ガールズバンドクライ10話感想 許しとか家族観とか

ほぼ私の視聴態度を顧みるための文章です。

娘(仁菜)のいじめを見ないふりをして自分の体裁ばかりを気にしてた父親(宗男)を許すという回だった。「逃げる場所はないほうが本気になれる」という話をやった後に「家族と和解する=帰る場所が出来る」という話をやるとは凄い構成だ。毒親問題とかに熱心な人なら「家族だからって許さなくていい、許すべきじゃない」と言うかもしれない。実際それも正解なんだと思う。というか「許しは与えなくなっていいんだぜ!」というのは本アニメの脚本家である花田十輝が伝えてきたことでもあるのだ

 花田十輝脚本のオリジナルアニメで「許し」となるとやはり『宇宙よりも遠い場所』の11話を思い出す。ガルクラ10話をより理解する為にあらすじを少し紹介する。

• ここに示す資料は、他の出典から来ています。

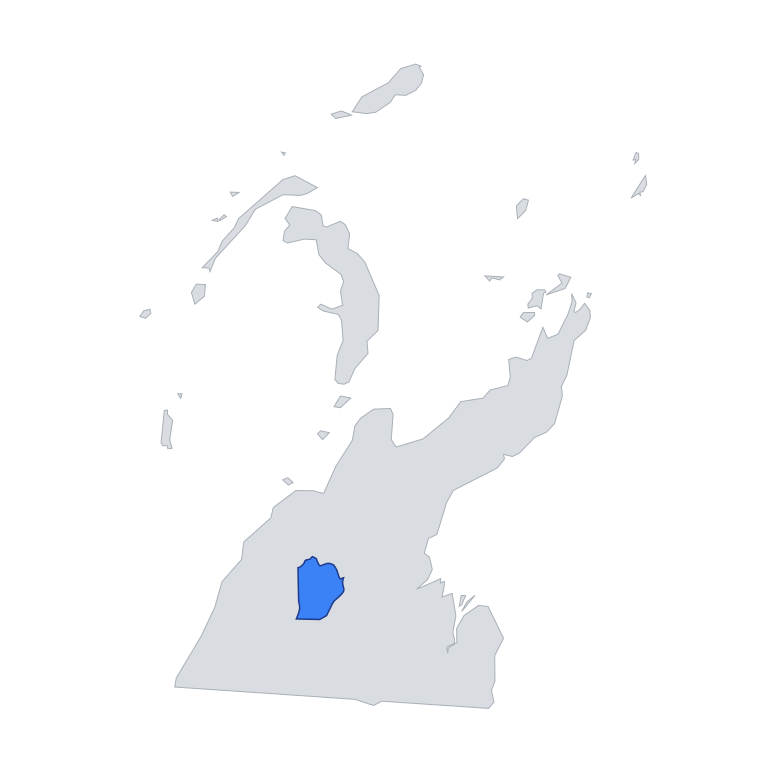 Enga highlighted on a map of Papua New Guinea, rotated 274°
{"feature_id": "PNG-1238", "entity_name": "Enga", "entity_type": "Province", "adm_level": 1, "iso_a3": "PNG", "parent_name": "Papua New Guinea", "parent_adm1": "", "projection": "robinson", "projection_center": [143.878, -5.472], "detail": "fine", "context": "in_parent", "style": "filled", "palette": "blue", "viewbox_px": 768, "rotation_deg": 274, "n_neighbors": 0, "source": "natural_earth", "source_scale": "10m", "svg_char_len": 4688}
<svg xmlns="http://www.w3.org/2000/svg" viewBox="0 0 768 768"><g transform="rotate(274 384 384)"><path d="M67.7,510.9L67.4,404.0L62.6,396.0L67.4,377.0L67.1,196.4L76.2,197.3L119.9,219.3L149.5,230.8L175.3,236.1L199.1,254.2L216.6,255.1L242.6,280.5L253.1,282.2L271.5,303.4L272.6,320.5L270.6,331.4L298.6,341.7L325.5,356.3L340.1,357.9L348.2,363.0L358.2,375.5L360.0,392.2L354.2,395.2L329.0,395.1L322.0,400.5L332.0,426.8L354.7,450.9L371.8,461.9L376.8,483.7L385.5,490.4L391.1,507.7L399.9,509.5L417.2,506.7L420.0,513.9L417.4,524.9L419.9,529.3L451.7,538.5L441.0,544.1L445.8,554.1L466.6,562.7L479.4,565.9L487.2,564.9L478.1,569.9L470.0,568.4L468.5,569.9L471.8,574.1L478.5,578.6L471.5,584.3L464.5,585.2L451.7,581.4L440.6,570.6L405.9,565.9L393.9,561.1L384.4,562.8L356.3,556.9L347.2,549.3L341.1,537.8L324.5,523.9L320.6,517.1L322.2,508.1L317.6,509.4L308.1,502.8L282.7,460.6L269.8,454.6L237.7,447.3L233.0,439.1L217.9,436.0L214.6,441.4L202.3,445.1L191.9,441.1L181.5,430.8L193.8,454.2L189.4,454.1L191.4,457.7L189.1,458.3L175.7,456.9L179.8,466.6L157.7,471.9L141.3,470.0L133.4,472.4L130.2,472.2L125.9,465.0L119.9,466.3L125.0,466.5L131.3,474.7L145.1,473.5L158.4,479.8L169.7,493.7L169.3,503.3L138.7,521.0L120.9,513.4L95.1,515.4L85.9,512.5L74.3,515.9L67.7,510.9ZM529.6,274.1L535.9,278.9L542.3,273.8L554.6,280.0L552.2,303.3L548.2,309.7L537.8,312.1L536.5,315.5L543.3,329.2L540.4,334.1L531.4,339.2L516.5,338.6L512.5,348.0L504.2,356.4L471.9,373.0L437.0,374.3L425.5,364.0L413.4,365.9L397.3,353.8L383.7,348.9L381.0,344.3L381.4,338.2L385.1,334.7L409.3,335.3L424.6,340.1L444.7,337.2L450.3,333.5L452.5,318.7L455.8,312.5L459.2,315.3L455.0,326.9L459.7,337.2L474.0,334.1L483.2,336.6L490.3,333.5L500.5,317.4L508.5,310.0L523.2,306.3L523.0,294.4L517.9,278.0L520.0,273.3L529.6,274.1ZM705.4,393.4L703.5,398.7L702.6,397.0L695.2,401.9L686.7,400.4L679.2,395.1L673.5,385.7L673.3,375.1L665.2,370.4L654.6,356.9L652.5,348.0L653.4,333.4L668.9,341.9L684.7,367.2L699.7,378.6L705.4,393.4ZM585.6,280.6L575.3,303.8L568.8,294.3L566.3,287.7L565.8,270.0L549.3,243.4L532.3,234.6L497.6,207.0L484.0,202.6L487.4,201.4L487.4,194.6L504.5,209.0L515.1,212.5L529.2,223.6L538.8,227.4L580.7,268.7L585.6,280.6ZM309.6,165.7L342.3,166.7L342.9,169.8L338.6,170.1L333.0,175.7L313.5,174.1L304.9,177.0L304.3,173.0L307.4,171.9L307.0,167.8L309.6,165.7ZM473.7,521.9L479.7,525.9L484.8,525.4L488.6,530.0L489.2,537.5L487.1,539.2L485.6,536.8L469.8,535.4L472.8,531.1L469.8,522.6L473.7,521.9ZM470.8,198.9L459.2,198.8L450.5,189.8L461.9,185.5L470.5,189.7L470.8,198.9ZM497.1,554.5L504.5,549.8L506.2,551.4L503.4,562.9L491.9,558.0L484.2,539.5L497.1,554.5ZM558.3,505.7L570.8,503.6L576.8,508.6L578.6,510.4L577.4,515.3L566.9,513.2L558.3,505.7ZM586.7,617.5L610.2,630.2L601.4,632.3L594.0,628.9L593.1,625.8L590.1,626.8L591.7,624.6L586.7,617.5ZM367.7,351.8L357.3,342.2L357.9,335.7L369.0,341.5L367.7,351.8ZM465.9,529.1L462.8,529.4L455.9,522.7L460.1,515.2L464.9,518.0L465.9,529.1ZM650.0,332.8L645.5,317.3L649.5,312.6L653.4,322.4L650.0,332.8ZM331.6,332.8L324.3,326.7L329.7,321.1L332.9,324.1L331.6,332.8ZM442.2,145.3L438.2,146.5L432.9,141.4L434.4,135.7L440.5,139.4L442.2,145.3ZM283.8,294.5L279.5,300.1L276.5,295.8L281.3,289.6L283.8,294.5ZM498.9,477.1L499.1,495.8L495.9,492.1L497.4,484.4L494.1,482.2L498.9,477.1ZM172.5,482.0L179.6,489.6L162.5,477.3L172.5,482.0ZM178.6,480.2L169.3,477.0L167.4,474.6L178.4,475.8L178.6,480.2ZM632.4,619.3L631.7,621.9L625.6,622.4L621.5,618.7L625.5,619.5L624.8,616.9L632.4,619.3ZM564.7,217.3L565.0,226.0L560.6,219.9L564.7,217.3ZM541.7,212.7L539.9,215.0L535.5,209.0L536.4,207.8L541.7,212.7ZM489.2,580.8L488.5,584.6L484.3,582.7L484.9,580.3L489.2,580.8ZM537.9,206.0L534.6,207.1L535.2,201.2L537.9,206.0ZM359.9,178.9L360.2,183.2L355.6,182.2L359.9,178.9ZM608.2,265.6L607.7,269.5L605.2,268.2L608.2,265.6Z" fill="#d9dde1" stroke="#a8b0b8" stroke-width="1"/><path d="M194.9,311.0L195.0,311.9L195.1,312.3L195.2,312.5L195.5,313.0L196.0,313.6L198.6,316.0L200.0,316.9L200.6,317.2L200.8,317.2L201.6,317.2L201.8,317.3L202.8,318.2L203.0,318.4L203.1,318.6L203.1,319.1L203.1,319.4L203.2,319.7L203.3,320.0L203.6,320.5L203.9,321.3L204.0,322.2L204.1,322.5L204.4,322.9L204.8,323.0L205.5,323.4L206.8,324.6L205.9,326.7L205.4,328.1L204.8,328.8L204.0,329.1L203.1,329.4L198.6,332.1L198.3,332.7L198.3,333.4L200.9,339.3L201.2,340.4L201.2,341.2L201.2,342.3L200.7,344.5L200.3,345.6L199.8,346.5L198.4,347.7L195.3,349.8L189.3,352.2L187.0,353.4L186.5,353.8L186.4,354.2L186.6,354.6L187.5,356.0L187.7,356.6L187.9,357.2L185.3,356.6L183.4,356.5L181.2,356.9L177.7,358.0L175.8,358.4L174.6,358.2L172.4,357.1L168.6,353.9L164.2,349.5L161.3,347.9L149.1,342.9L144.6,336.3L143.5,312.9L149.4,314.8L153.7,315.5L156.3,315.4L161.4,314.0L194.9,311.0Z" fill="#3b82f6" stroke="#1e3a8a" stroke-width="1.5"/></g></svg>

 いじめを受けて(とまとめてしまうのも雑な気もするが)学校を辞めた日向は当事者だった学友を前にし許すかどうかの場面に迫られる。「許したら楽になるかもしれないけどあいつらの喜ぶ顔も見たくない」と逡巡する日向を見て、親友である白瀬は「もう日向は新しい最高の一歩を踏み出してるからあなたたちは関わって来るな」と啖呵を切り突き放す。

 普通なら人が割り切ってしまうような、もしかしたら割り切ったほうが正解にすら見える感情にもわざわざ正面から対峙するのが花田脚本の魅力だ。ではなぜ仁菜は宗男を許したのか。それはひとえに宗男が家族だからだろう。たしかに家族を過剰に特別視してしまうのは危険を孕む。卑劣な行いでも「家族だから」という言葉の下に許されてしまうことだってある。仁菜はそんな常識にこそ中指を立てて追い返してきたはずだ。でも実際に会って弱っている父親の姿を見たり、全く仁菜が求めてたわけじゃない行動でも自分のためにしてくれてるのだと思うと、どうしても突き放せなくて許してしまう。きっとこれは弱さなのだ。だから仁菜はせめてもの抵抗として、指を立てて旅立つ。

何に指を立ててるんだろう?

 「お父さんのこと許したくないし帰る場所が出来るのは弱さだけどでも元は家族のこと好きだし認めてほしくて......」みたいなごちゃ混ぜの感情にこそ「怒りも、悲しみも、喜びも全部ぶち込め」というスローガンは相応しい。